All of these proposals will reduce costs and boost private capital expenditure, he says, as projects become viable. For instance, nuclear power projects require an investment of Rs 16-20 crore per megawatt, which is likely to come down significantly with the customs duty rationalisation, said energy experts.

“This step must be viewed in the context of the larger objective of the government to add 500 gigawatt of non-fossil fuel energy capacity by 2030. While half of it was achieved at the end of 2025 ahead of schedule, still the government is keen on transitioning even faster with customs duty cuts,” Nair said.

Meanwhile, customs duty exemption on goods used to produce lithium batteries is expected to turbo- charge the electric vehicle (EV) industry. The exemptions have been given till March 31, 2028 and come at a time when EV adoption has been growing rapidly in the country, touching 2.3 million in terms of sales in 2025, accounting for 8% of new registrations, according to Vahan Portal data.

“Customs duty support was one of the key demands from the electric vehicle industry, prior to the Union Budget, as India gears up to meet the rising demand for EVs,” Harpreet Singh, partner, Deloitte, said. “The measures announced in the Budget will provide much-needed policy continuity to the electric mobility ecosystem,” he said.

Interestingly, the government’s decision to exempt customs duty on components and parts required for the manufacture of civilian, training, and other aircraft may not push global majors such as Airbus or Boeing to set up manufacturing lines in India. But, domestic players such as Hindustan Aeronautics (HAL) and local maintenance, repair, and operations (MRO) players are expected to benefit from the move.

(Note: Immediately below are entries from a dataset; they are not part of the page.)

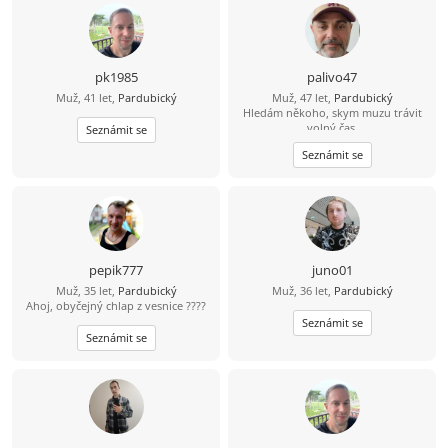
pk1985
palivo47
Muž, 41 let,
Pardubický
Muž, 47 let,
Pardubický
Hledám někoho, skym muzu trávit
,volný čas..
Seznámit se
Seznámit se
pepik777
juno01
Muž, 35 let,
Pardubický
Muž, 36 let,
Pardubický
Ahoj, obyčejný chlap z vesnice ????
Seznámit se
Seznámit se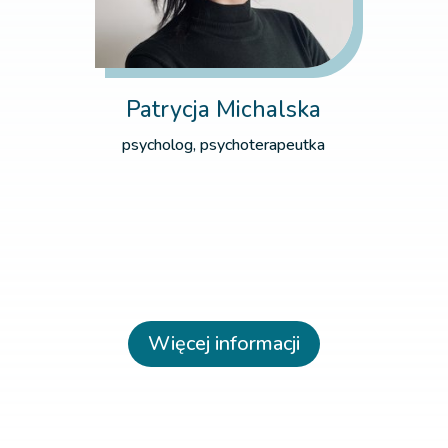
Patrycja Michalska
psycholog, psychoterapeutka
Więcej informacji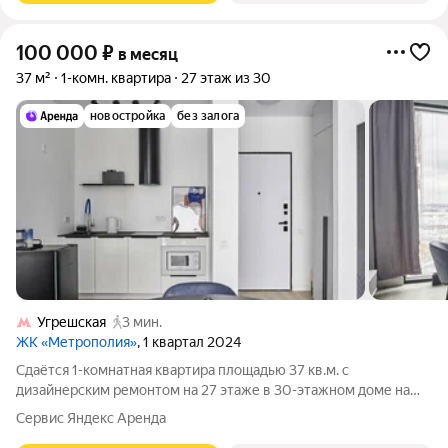
100 000
₽
в месяц
37 м²
1-комн. квартира
27 этаж из 30
новостройка
без залога
Угрешская
3 мин.
ЖК «Метрополия»
, 1 квартал 2024
Сдаётся 1-комнатная квартира площадью 37 кв.м. с
дизайнерским ремонтом на 27 этаже в 30-этажном доме на
срок от 11 месяцев. Из техники есть: Телевизор Стиральная
Сервис Яндекс Аренда
машина Холодильник Посудомоечная машина Кондиционер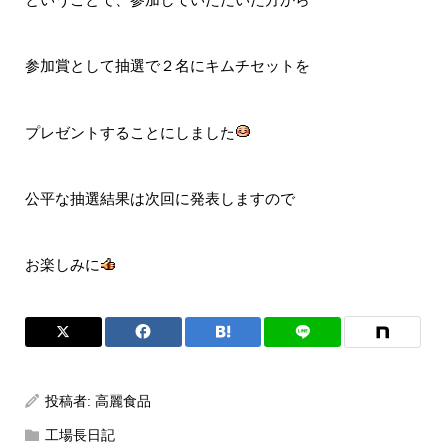
参加賞として抽選で２名にキムチセットを
プレゼントすることにしました
公平な抽選結果は次回に発表しますので
お楽しみに
投稿者:
高麗食品
工場長日記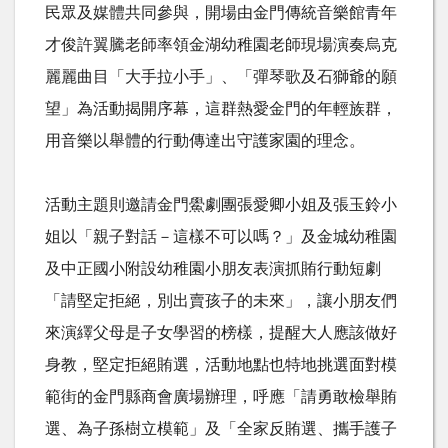
民眾及媒體共同參與，開場由金門傳統音樂館青年
才俊許翼騰老師率領金湖幼稚園老師現場演奏烏克
麗麗曲目「大手拉小手」、「彈琴歌及石獅爺的願
望」為活動揭開序幕，這群熱愛金門的年輕族群，
用音樂以舉體的行動傳達出守護家園的理念。
活動主題則邀請金門鱟劇團張愛卿小姐及張玉鈴小
姐以「親子對話－這樣不可以嗎？」及金城幼稚園
及中正國小附設幼稚園小朋友表演抓賄行動短劇
「請堅定拒絕，別出賣孩子的未來」，讓小朋友們
來演繹父母是子女學習的榜樣，提醒大人應該做好
身教，堅定拒絕賄選，活動地點也特地挑選面對模
範街的金門縣商會廣場辦理，呼應「請勇敢檢舉賄
選、為子孫樹立模範」及「全家反賄選、攜手護子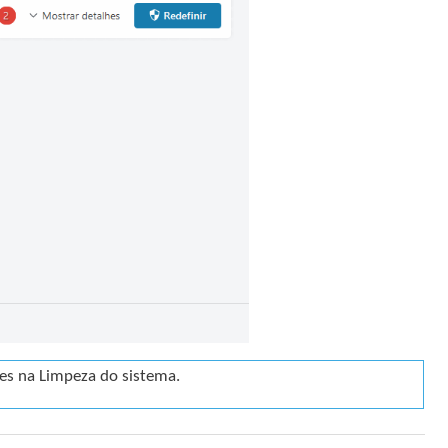
es na Limpeza do sistema.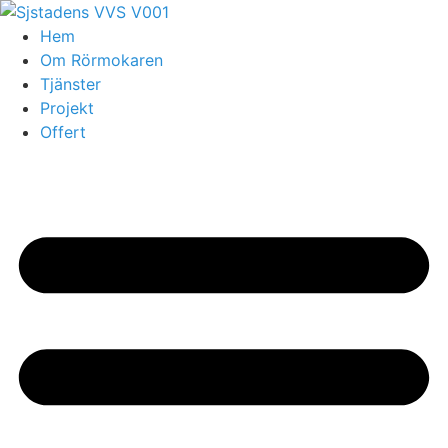
Skip
to
Hem
content
Om Rörmokaren
Tjänster
Projekt
Offert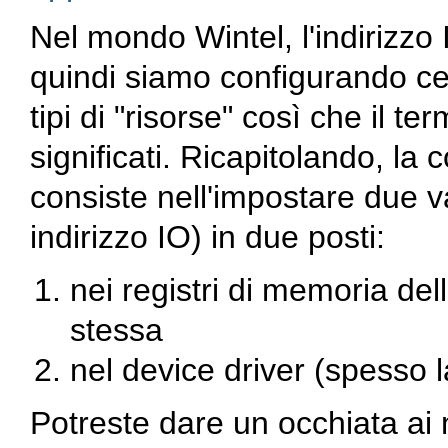
Nel mondo Wintel, l'indirizzo
quindi siamo configurando cert
tipi di "risorse" così che il t
significati. Ricapitolando, la 
consiste nell'impostare due v
indirizzo IO) in due posti:
nei registri di memoria del
stessa
nel device driver (spesso 
Potreste dare un occhiata ai 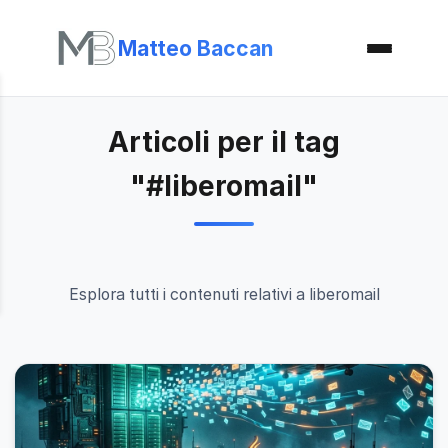
Matteo Baccan
Articoli per il tag
"#liberomail"
Esplora tutti i contenuti relativi a liberomail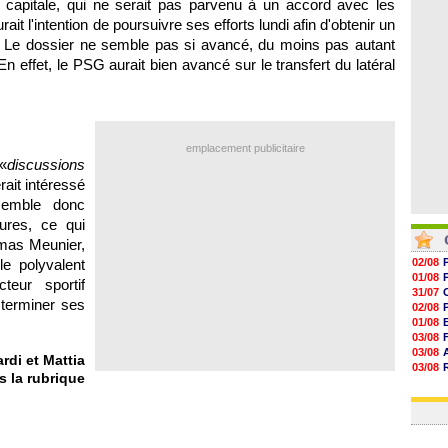
 capitale, qui ne serait pas parvenu à un accord avec les
06/08
06/08
it l'intention de poursuivre ses efforts lundi afin d'obtenir un
06/08
. Le dossier ne semble pas si avancé, du moins pas autant
06/08
En effet, le PSG aurait bien avancé sur le transfert du latéral
emplacement publicitaire
«
discussions
erait intéressé
semble donc
ures, ce qui
mas Meunier,
e polyvalent
02/08
01/08
teur sportif
31/07
 terminer ses
02/08
01/08
03/08
03/08
di et Mattia
03/08
s la rubrique
03/08
31/07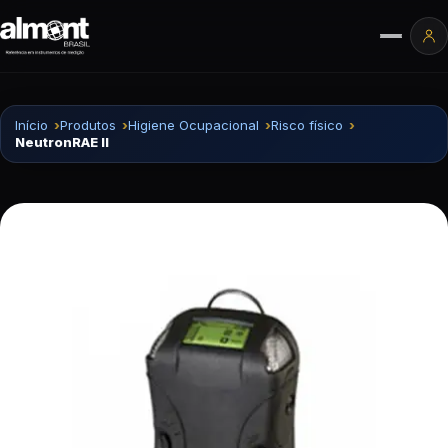
Pular para o conteúdo
Ár
Início
Produtos
Higiene Ocupacional
Risco físico
NeutronRAE II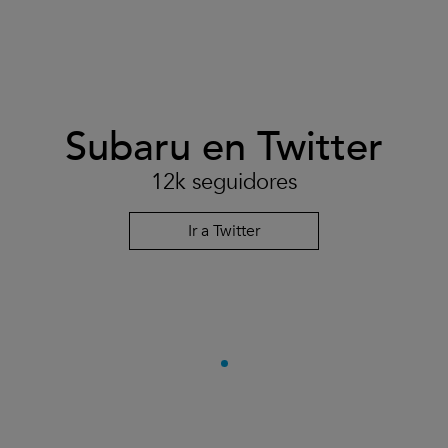
Subaru en Twitter
12k seguidores
Ir a Twitter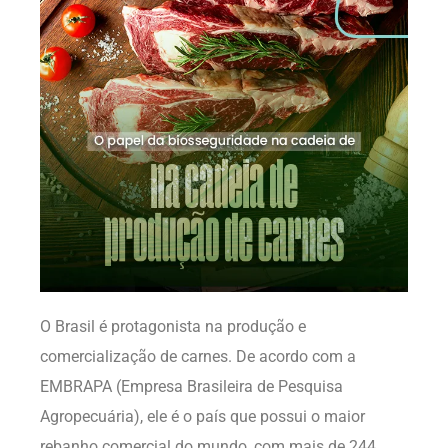
O Brasil é protagonista na produção e
comercialização de carnes. De acordo com a
EMBRAPA (Empresa Brasileira de Pesquisa
Agropecuária), ele é o país que possui o maior
rebanho comercial do mundo, com mais de 244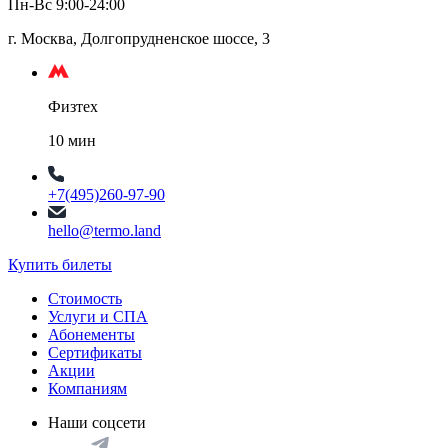
Пн-Вс 9:00-24:00
г. Москва, Долгопрудненское шоссе, 3
Физтех
10 мин
+7(495)260-97-90
hello@termo.land
Купить билеты
Стоимость
Услуги и СПА
Абонементы
Сертификаты
Акции
Компаниям
Наши соцсети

“The step to exempt basic customs duty will make it cheaper for HAL to import parts needed for the production of the new generation Dhruv helicopters in the short term and will also improve cost competitiveness of the helicopters and SJ100 aircraft in the long run,” Ravi Kota, currently HAL’s director (operations), who will take over as its chairman and managing director in May, said.

HAL plans to supply 10 NG Dhruv helicopters to Pawan Hans during the 2026-27 financial year, which will be deployed for offshore operations for Oil and Natural Gas Corp. The state-owned company is also currently discussing plans with Russia’s UAC to produce the SJ100 regional aircraft in India.

HAL last week said that it estimates a potential Indian demand of more than 200 SJ100 aircraft, driven by regional connectivity needs and about 400 helicopters in the coming years, including potential customers such as the Border Security Force, state governments, and operators targeting tourism and rescue missions.

The budget proposal also aligns with India’s goal to become a key player in aircraft MRO services. Major airlines in the country, such as IndiGo, Air India, and Akasa, are set to expand their fleets by at least 30% over the next two years, implying that more MRO service providers will be required. Currently, India handles around 10% of the global MRO work.